Legends of the West

Hero or outlaw?  That’s the question you are left with when you hear the real story behind Billy the Kid and his nemesis, Pat Garrett.  Welcome to Lincoln, New Mexico, in the county of Lincoln, and at the center of the Lincoln County War, waged in the late 1870’s.  Like most wars, it was all about one group wanting something that another group had – in this case, land, money and power.  Same old, same old.  There was really no law in the New Mexican territory at that time.  The county is the size of Ireland, and it had one sheriff.  Anything went, and the guy with the fastest gun and the most gunslingers under his control had all the power.

Well, one poor Englishman came to town and thought that he could change the entrenched power structure, or at least carve out a piece for himself.  When the inevitable happened and he got his, the boys who worked for him took offense.  One of those angry lads – Billy the Kid.

The story goes on and on and Billy eventually killed two lawmen before he got caught, escaped from jail by killing two more, broke out of his leg irons, hid out for a few weeks  and then finally got ambushed by Sheriff Pat Garrett.  But, were those lawmen righteous upholders of justice or just the hired guns of the other side?  The lines were drawn in a very murky way, thus Billy is allowed to live in our imaginations as a hero who fought for truth and justice, if you believe one of the 60 movies made about him so far. They also put on a pageant every year behind the courthouse to tell the story.  That would be a kick.

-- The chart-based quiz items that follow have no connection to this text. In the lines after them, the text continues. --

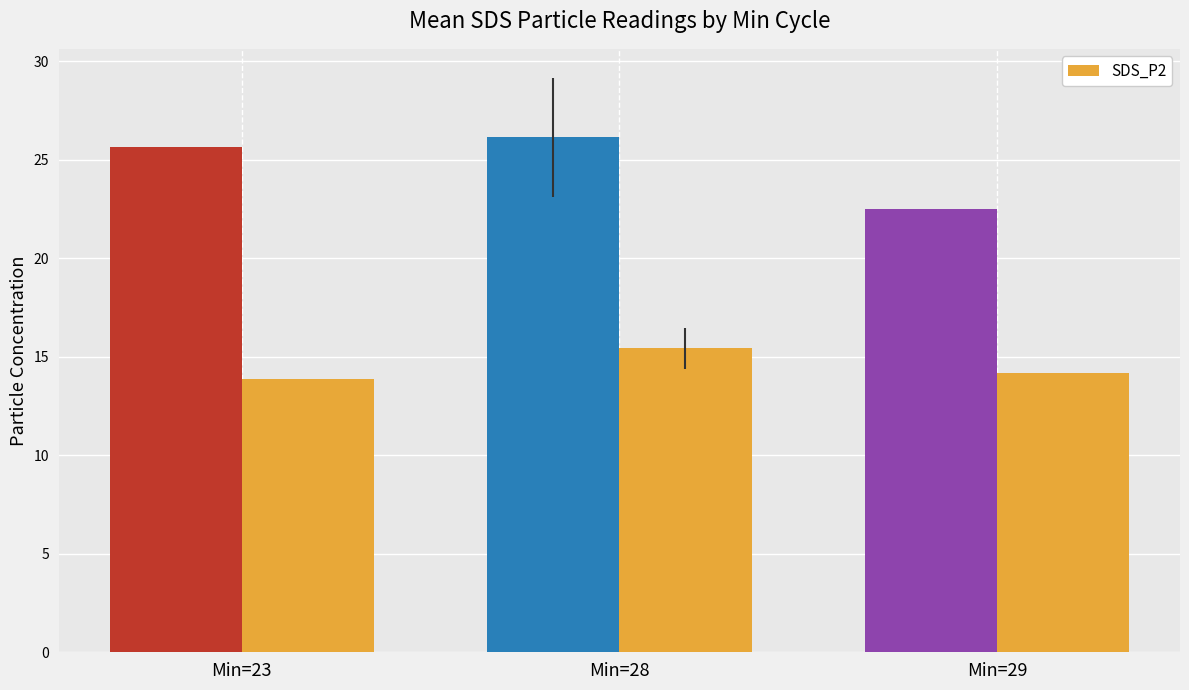

What is the difference between the highest and lowest values at Min=28?

10.7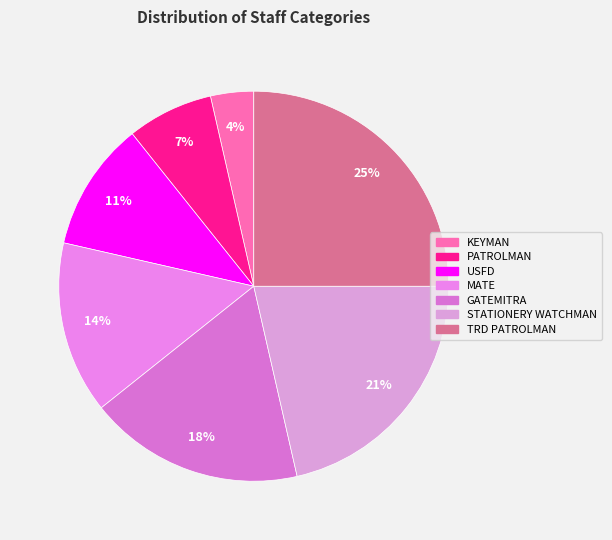

Which category has the smallest portion of the pie?

KEYMAN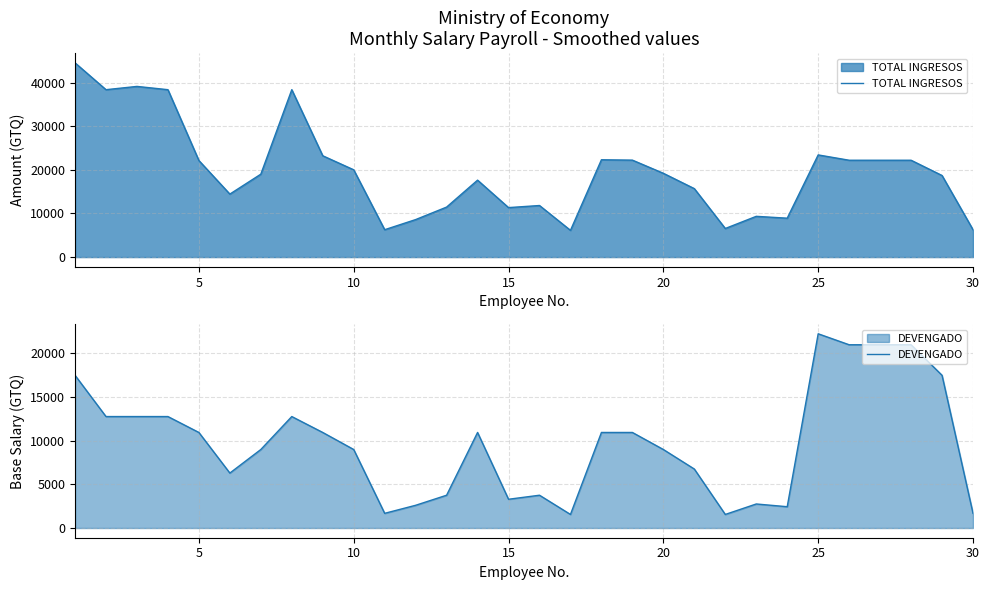

What is the lowest value of the DEVENGADO series?

1555.0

The town has changed little since those days, and that makes it kind of a spooky place.  Nothing is tarted up here, and the history all feels very recent.  When Don asked the docent at the courthouse if descendants of both sides still lived in town, the answer was yes, and she is married to one.  When asked if resentments still prevailed, she rolled her eyes and said yes, but that it was mostly limited to verbal confrontations.  Thank goodness we didn’t see anyone there who was armed.

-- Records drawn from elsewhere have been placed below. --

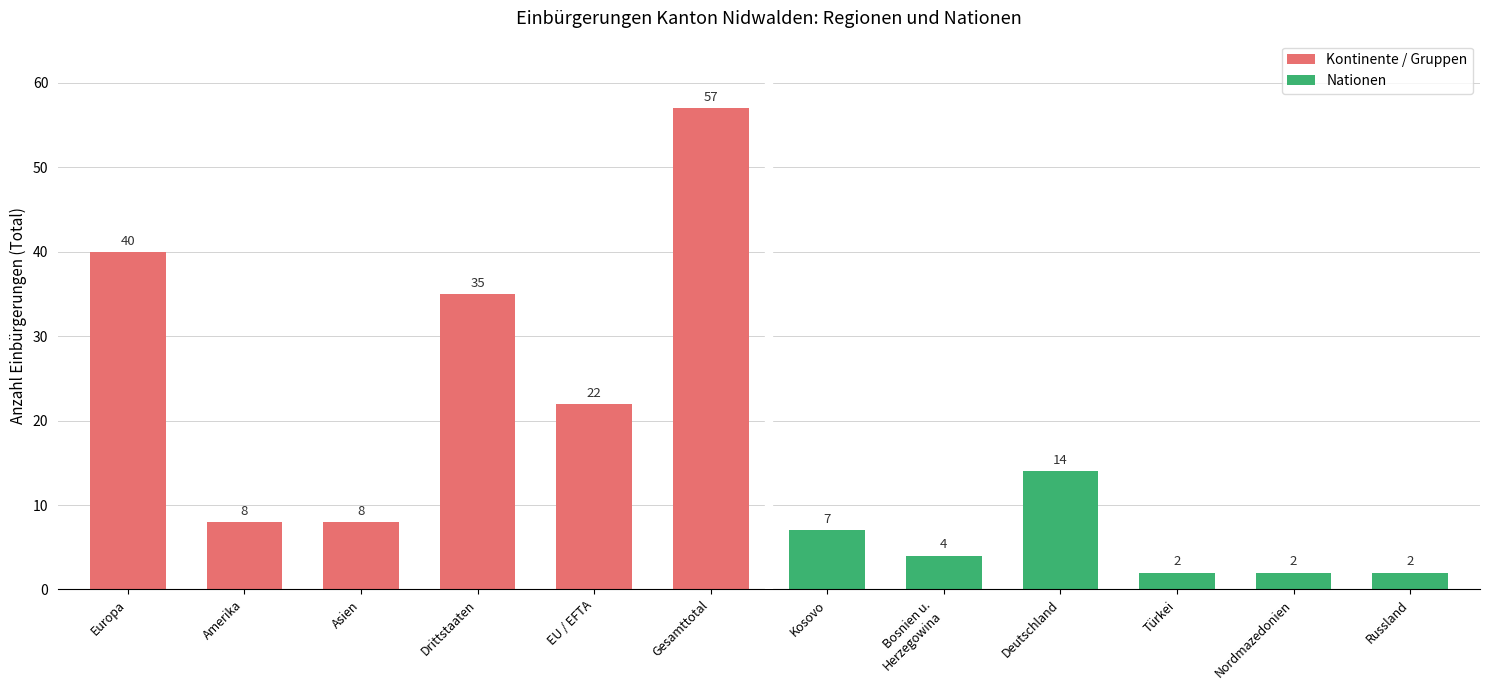

What is the label of the 6th bar from the right?

Kosovo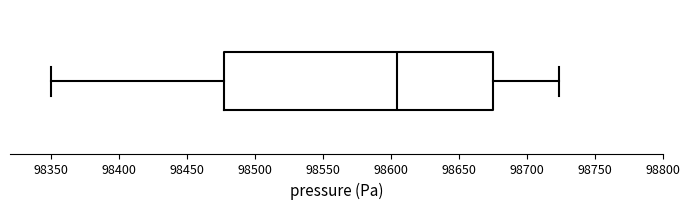

Where is the left edge of the box on the x-axis? The values are not printed on the chart, so give them approximately, as read against the axis.

98480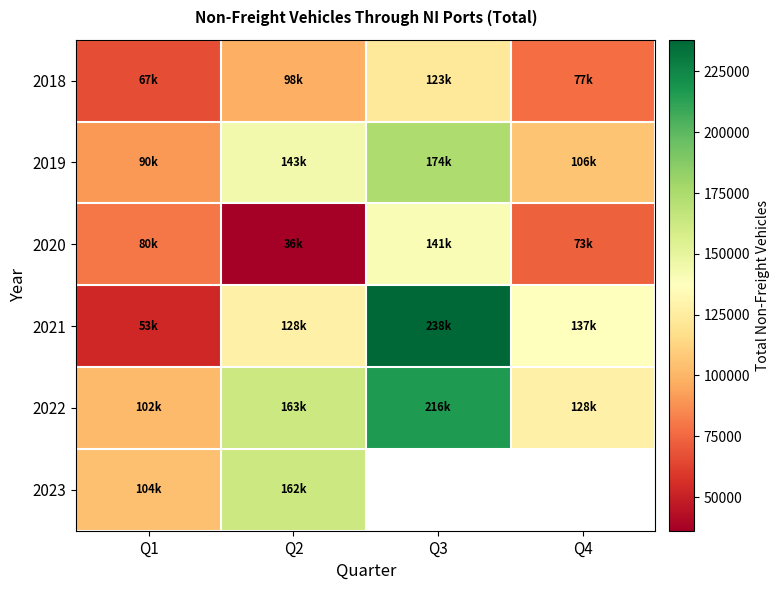

What is the highest value of the 2018 series?

123379.9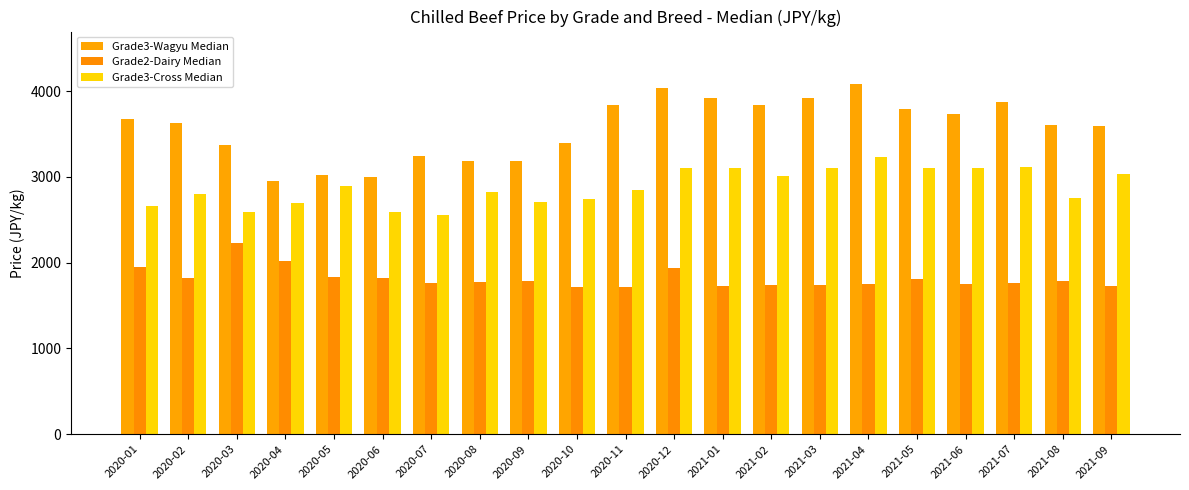

How many data points in Grade3-Cross Median are less than 2852?

10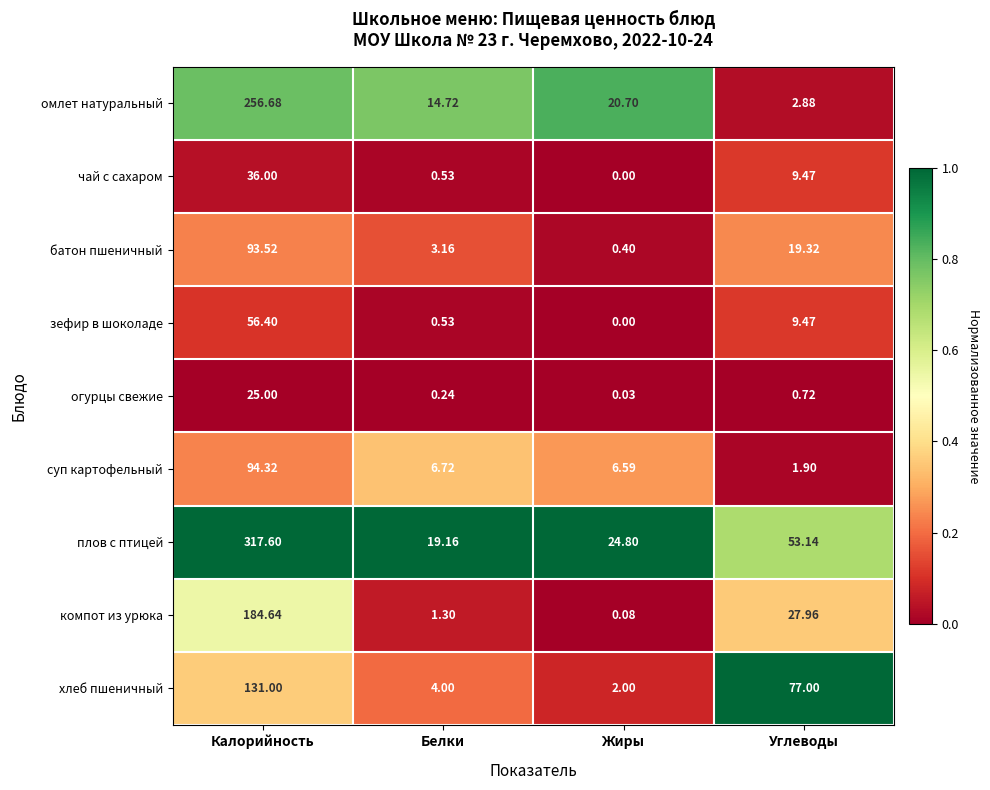

How many data points in чай с сахаром are less than 9?

2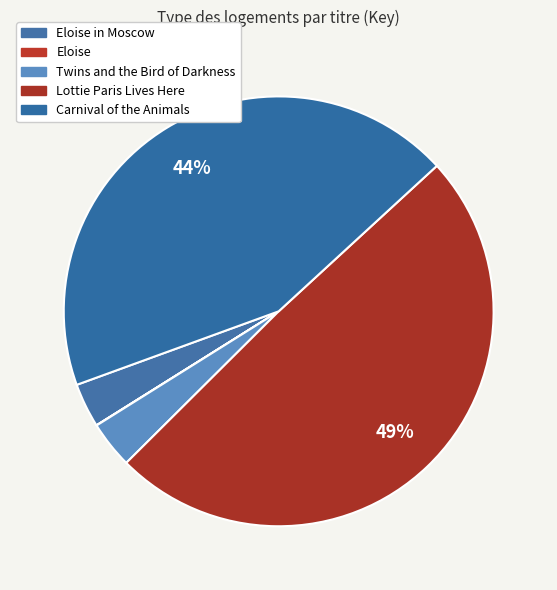

To the nearest percent, what portion does Lottie Paris Lives Here represent?

49%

The next legend is truly one of the good guys.  We were honored today to visit the birth forest and burial stone of that famous fighter for us all – Smokey the Bear.

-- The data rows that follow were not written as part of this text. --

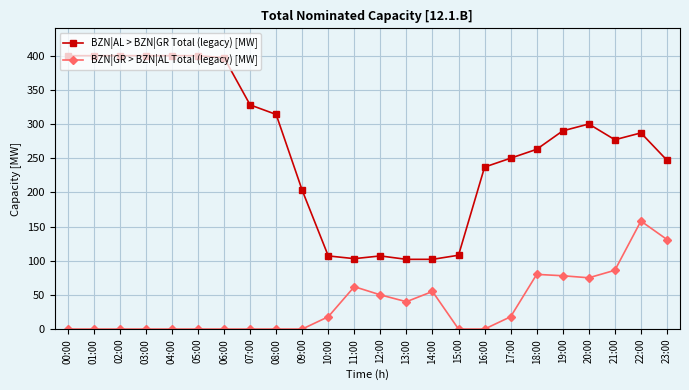

The value of BZN|GR > BZN|AL Total (legacy) [MW] at 21:00 is 86. True or false?

True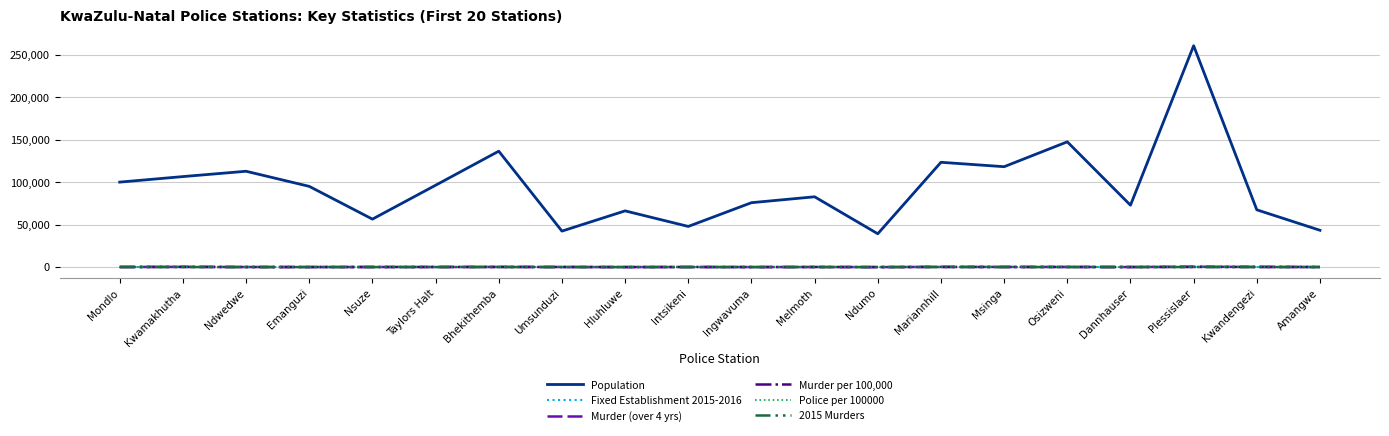

What are all the series names shown in the legend?

Population, Fixed Establishment 2015-2016, Murder (over 4 yrs), Murder per 100,000, Police per 100000, 2015 Murders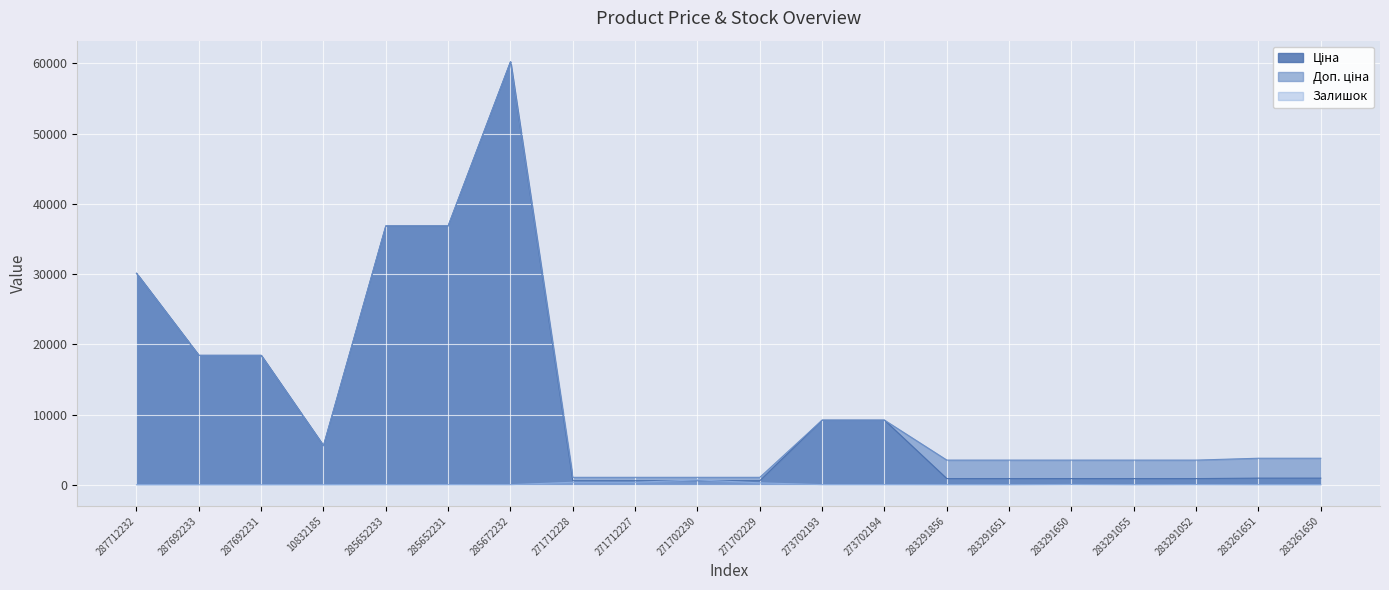

Which has a higher value, 271712227 or 283291651?

283291651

The concept of Smokey was dreamed up by some crazy ad guys in the 40’s, as FDR wanted a campaign to stop forest fires. But the campaign really took off when a little bear cub was found hanging in a tree, and badly burned after surviving a vicious forest fire.  An icon was born.

Smokey was now real, and very shortly after recuperating, he found himself an object of adoration for many years in the Washington National Zoo.  After he died peacefully of old age, his body was returned to the town near where he was found, and we paid our respects with great affection.187

More wonders were seen today, but they will have to wait for tomorrow, as I think I am spoiling you with too many goodies at once.  But just to leave you with one more amazing sight, how about the largest pistachio nut in the world?  (The one toward the right.)

Who knew that they had pistachio groves in New Mexico?  Well, they do and we just had to buy some of their crop.  Yummy!

And by the way, if Billy the Kid and Smokey the Bear don’t get a comment out of some of you, then I do not know what it will take.  Interact, guys!!!!

3 thoughts on “Legends of the West

  1. After you got into west Texas and now New Mexico you are exploring territory where I have never been and know little or nothing about.

    I never knew Smokey The Bear was from New Mexico. I thought he was probably from the Great Smokey Mountains i.e. Smokey The Bear. Who knew.

    And Billy The Kid. What was he doing in New Mexico? I thought he did his dasterdly deeds in Missouri. Of course, I got all of my, I am sure, historically correct information from the movies and TV, and we all know they don’t stretch the truth.